A replacement for torch.nn.Linear that works with ZeRO-3 to reduce memory requirements via tiling.

TiledLinear breaks the input and output dimensions of a linear layer into tiles that are processed in sequence. This class enables huge linear layers when combined with ZeRO-3 because inactive tiles can be partitioned and offloaded.

Note

We recommend using as few tiles as necessary. Tiling significantly reduces memory usage, but can reduce throughput for inexpensive layers. This due to the smaller kernels having less parallelism and lower arithmetic intensity, while introducing more frequent synchronization and communication.

Parameters:
  • in_features (int) – See torch.nn.Linear
  • out_features (int) – See torch.nn.Linear
  • bias (bool, optional) – See torch.nn.Linear
  • in_splits (int, optional) – The number of tiles along the input dimension. Defaults to 1.
  • out_splits (int, optional) – The number of tiles along the output dimension. Defaults to 1.
  • input_is_already_split (bool, optional) – If set to True, assume that the input_ in to forward() is already split into in_splits chunks. Defaults to False.
  • combine_out_splits (bool, optional) – If set to False, do not combine the out_splits outputs into a single tensor. Defaults to True.
  • linear_cls (class, optional) – The underlying class to build individual tiles. Defaults to torch.nn.Linear.
  • init_linear (torch.nn.Linear, optional) – If set, copy the parameters of init_linear. Useful for debugging. Defaults to None.
  • kwargs (dict, optional) – additional keyword arguments to provide to linear_cls().
Raises:
  • RuntimeErrorin_splits must be within the range [1, in_features).
  • RuntimeErrorout_splits must be within the range of [1, out_features).
copy_params_from(other)

Copy the weight and bias data from other.
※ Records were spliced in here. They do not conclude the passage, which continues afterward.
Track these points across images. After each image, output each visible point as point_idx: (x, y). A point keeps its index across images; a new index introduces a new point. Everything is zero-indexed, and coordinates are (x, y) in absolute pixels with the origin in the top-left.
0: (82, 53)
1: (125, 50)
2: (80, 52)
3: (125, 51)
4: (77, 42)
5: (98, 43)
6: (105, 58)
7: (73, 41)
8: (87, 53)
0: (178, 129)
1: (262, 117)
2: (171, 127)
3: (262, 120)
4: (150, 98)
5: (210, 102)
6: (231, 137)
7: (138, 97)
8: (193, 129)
This is especially useful for reproducible initialization and testing.

Equivalent to:

with torch.no_grad():
    self.weight.copy_(other.weight)
    if self.bias is not None:
        self.bias.copy_(other.bias)

Note

If ZeRO-3 is enabled, this is a collective operation and the updated parameters of data-parallel rank 0 will be visible on all ranks. See deepspeed.zero.GatheredParameters for more information.

Parameters:other (torch.nn.Linear) – the linear layer to copy from.